*Supplied records*.

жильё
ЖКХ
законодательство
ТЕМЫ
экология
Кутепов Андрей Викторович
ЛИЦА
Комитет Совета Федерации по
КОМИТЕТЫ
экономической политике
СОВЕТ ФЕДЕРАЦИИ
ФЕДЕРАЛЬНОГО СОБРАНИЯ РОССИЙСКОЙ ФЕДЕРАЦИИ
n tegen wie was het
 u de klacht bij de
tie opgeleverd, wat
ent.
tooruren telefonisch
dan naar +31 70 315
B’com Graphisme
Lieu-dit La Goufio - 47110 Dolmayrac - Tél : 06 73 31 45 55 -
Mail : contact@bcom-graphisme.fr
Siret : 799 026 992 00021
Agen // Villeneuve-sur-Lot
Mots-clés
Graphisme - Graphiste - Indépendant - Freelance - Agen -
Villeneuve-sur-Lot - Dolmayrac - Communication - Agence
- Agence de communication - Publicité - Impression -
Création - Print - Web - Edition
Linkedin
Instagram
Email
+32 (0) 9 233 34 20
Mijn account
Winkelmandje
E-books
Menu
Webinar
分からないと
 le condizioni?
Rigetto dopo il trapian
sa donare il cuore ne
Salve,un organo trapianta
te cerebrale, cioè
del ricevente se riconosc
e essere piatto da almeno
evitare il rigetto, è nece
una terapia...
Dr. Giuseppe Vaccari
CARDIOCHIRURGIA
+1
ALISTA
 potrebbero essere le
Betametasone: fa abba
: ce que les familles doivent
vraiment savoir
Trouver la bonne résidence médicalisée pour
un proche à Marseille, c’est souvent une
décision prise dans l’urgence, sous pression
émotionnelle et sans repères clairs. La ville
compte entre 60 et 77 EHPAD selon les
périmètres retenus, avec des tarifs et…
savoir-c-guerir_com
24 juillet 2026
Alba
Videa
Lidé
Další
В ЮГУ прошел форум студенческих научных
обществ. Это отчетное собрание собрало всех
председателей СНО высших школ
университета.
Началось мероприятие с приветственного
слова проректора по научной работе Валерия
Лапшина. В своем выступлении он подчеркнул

*Work to be completed*. Type out the entries again, word for word.

*Finished task*.
жильё
ЖКХ
законодательство
ТЕМЫ
экология
Кутепов Андрей Викторович
ЛИЦА
Комитет Совета Федерации по
КОМИТЕТЫ
экономической политике
СОВЕТ ФЕДЕРАЦИИ
ФЕДЕРАЛЬНОГО СОБРАНИЯ РОССИЙСКОЙ ФЕДЕРАЦИИ
n tegen wie was het
 u de klacht bij de
tie opgeleverd, wat
ent.
tooruren telefonisch
dan naar +31 70 315
B’com Graphisme
Lieu-dit La Goufio - 47110 Dolmayrac - Tél : 06 73 31 45 55 -
Mail : contact@bcom-graphisme.fr
Siret : 799 026 992 00021
Agen // Villeneuve-sur-Lot
Mots-clés
Graphisme - Graphiste - Indépendant - Freelance - Agen -
Villeneuve-sur-Lot - Dolmayrac - Communication - Agence
- Agence de communication - Publicité - Impression -
Création - Print - Web - Edition
Linkedin
Instagram
Email
+32 (0) 9 233 34 20
Mijn account
Winkelmandje
E-books
Menu
Webinar
分からないと
 le condizioni?
Rigetto dopo il trapian
sa donare il cuore ne
Salve,un organo trapianta
te cerebrale, cioè
del ricevente se riconosc
e essere piatto da almeno
evitare il rigetto, è nece
una terapia...
Dr. Giuseppe Vaccari
CARDIOCHIRURGIA
+1
ALISTA
 potrebbero essere le
Betametasone: fa abba
: ce que les familles doivent
vraiment savoir
Trouver la bonne résidence médicalisée pour
un proche à Marseille, c’est souvent une
décision prise dans l’urgence, sous pression
émotionnelle et sans repères clairs. La ville
compte entre 60 et 77 EHPAD selon les
périmètres retenus, avec des tarifs et…
savoir-c-guerir_com
24 juillet 2026
Alba
Videa
Lidé
Další
В ЮГУ прошел форум студенческих научных
обществ. Это отчетное собрание собрало всех
председателей СНО высших школ
университета.
Началось мероприятие с приветственного
слова проректора по научной работе Валерия
Лапшина. В своем выступлении он подчеркнул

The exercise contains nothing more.